Autour de Raymond de Becker (1912-1969)

image Raymond de Becker
Colloque/Journée d'étude
Bruxelles

Étrangement, la figure de Raymond De Becker (Schaerbeek, 30 janvier 1912 – Versailles, 18 avril 1969), souvent évoquée dans les travaux des historiens, n’a encore fait l’objet d’aucun travail biographique. « Quant à Raymond De Becker », écrivait fort opportunément un « ami » d’André Gide, son histoire reste à écrire, car il semble que son passage du christianisme prophétique au fascisme virulent ait fait de lui un personnage non seulement sulfureux mais tabou ».

Après des études secondaires inachevées à l’Institut Sainte-Marie à Bruxelles, Raymond De Becker trouve à s’employer au sein d’une entreprise d’import-export américaine. Il quitte ce poste après un an pour entrer au secrétariat de l’ACJB à Louvain en tant que secrétaire général de la Jeunesse indépendante catholique – cercle de jeunesse des classes moyennes – qu’il a créée en mars 1928 avec sept autres jeunes industriels et commerçants. Il entre en contact avec des étudiants de Saint-Louis via Conrad van der Bruggen à l’été 1931 et participe à la fondation de l’Esprit nouveau et des Équipes universitaires. Il interrompt ses activités fin décembre 1932 après le congrès de la Centrale politique de jeunesse pour entreprendre une retraite mystique en France à Tamié où il a déjà effectué une reconnaisse au mois de septembre précédent de retour d’un voyage à Rome. Il met au point les premiers statuts du mouvement « Communauté » et revient en Belgique en novembre 1933 après un passage à Paris où il a rencontré André Gide. Ayant fait la connaissance d’Emmanuel Mounier à Bruxelles début 1934, il contribue à la pénétration des groupes « Esprit » en Belgique. De 1936 à 1938, il est associé au comité de rédaction de La Cité chrétienne puis passe à L’Indépendance belge d’où il est renvoyé en 1939. Il participe alors à la fondation du périodique neutraliste L’Ouest dirigé par Jean de Villers.

Durant l’Occupation, il deviendra directeur éditorial des Éditions de la Toison d’Or et rédacteur en chef du Soir volé. Il rompra cependant avec la collaboration en septembre 1943, justifiant sa rupture par l’incertitude manifestée par Léon Degrelle et les rexistes de s’attacher à défendre une structure étatique belge. Il sera alors placé en résidence surveillée, d’abord près de Genappe puis à l’hôtel d’Ifen à Hirschegg dans les Alpes bavaroises en Autriche où il côtoie notamment André François-Poncet. Condamné à mort le 24 juillet 1946 par le Conseil de guerre de Bruxelles, il sera cependant libéré en février 1951 mais contraint à l’exil.

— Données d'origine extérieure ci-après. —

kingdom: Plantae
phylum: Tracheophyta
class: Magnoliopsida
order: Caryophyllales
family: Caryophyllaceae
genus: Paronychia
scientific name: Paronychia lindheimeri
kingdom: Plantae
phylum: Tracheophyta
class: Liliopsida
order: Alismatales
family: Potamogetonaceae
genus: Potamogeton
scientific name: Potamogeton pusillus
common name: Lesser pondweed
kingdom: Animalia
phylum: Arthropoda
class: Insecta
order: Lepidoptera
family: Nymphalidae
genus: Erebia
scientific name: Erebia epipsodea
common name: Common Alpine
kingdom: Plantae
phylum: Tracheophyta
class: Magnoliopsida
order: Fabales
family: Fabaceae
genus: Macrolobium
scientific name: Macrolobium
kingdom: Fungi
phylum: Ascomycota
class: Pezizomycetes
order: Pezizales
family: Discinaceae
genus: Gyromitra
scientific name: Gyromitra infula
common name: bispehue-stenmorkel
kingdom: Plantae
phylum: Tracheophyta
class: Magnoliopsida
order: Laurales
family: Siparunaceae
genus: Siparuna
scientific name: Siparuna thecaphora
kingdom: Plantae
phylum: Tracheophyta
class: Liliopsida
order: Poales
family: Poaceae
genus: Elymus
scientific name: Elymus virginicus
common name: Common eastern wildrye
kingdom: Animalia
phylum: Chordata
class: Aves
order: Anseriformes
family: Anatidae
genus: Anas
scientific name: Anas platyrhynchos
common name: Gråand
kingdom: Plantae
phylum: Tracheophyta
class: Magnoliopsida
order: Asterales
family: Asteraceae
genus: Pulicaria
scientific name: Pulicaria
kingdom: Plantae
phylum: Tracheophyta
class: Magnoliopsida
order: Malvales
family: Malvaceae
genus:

Il se réfugie en France où il poursuit une activité de publiciste principalement tournée vers la psychanalyse.

Ce colloque ambitionne donc d’aborder sans tabous cette figure capable de se mêler à tout ce qui compte dans les cénacles intellectuels belges et européens de l’entre-deux-guerres. A travers quatre sessions, il s’agira de revenir non seulement sur le parcours et les engagements du jeune publiciste dans les années 30 et 40, mais aussi de tenter de mesurer l’influence qu’il a pu exercer sur les nouvelles relèves belges et européennes. Cette démarche, essentielle, est compliquée par le fait que s’étant fourvoyé au nom de l’idée d’Europe unie dans la collaboration avec les nazis, le publiciste est devenu, dans la foulée de l’épuration, un « ami encombrant ».

En ce sens, les contributions devraient aussi permettre d’appréhender l’angle-mort qui apparaît immanquablement dans le parcours de nombreux personnages-clés de l’histoire intellectuelle, politique et artistique (P.-H. Spaak, mais aussi Hergé, Paul De Man, H. Bauchau) avant et après la Seconde Guerre mondiale. A cet égard, il est encore à espérer que cette rencontre permettra aussi de retrouver la piste de papiers et d’archives « oubliées » ou en déshérence de/sur Raymond De Becker…

Les différentes interventions feront l’objet d’une publication dans la collection des Archives et Musée de la Littérature à laquelle sera, notamment, adjointe la correspondance conservée entre Raymond De Becker et Jacques Maritain conservée au Cercle d'études Jacques et Raïssa Maritain de Kolbsheim.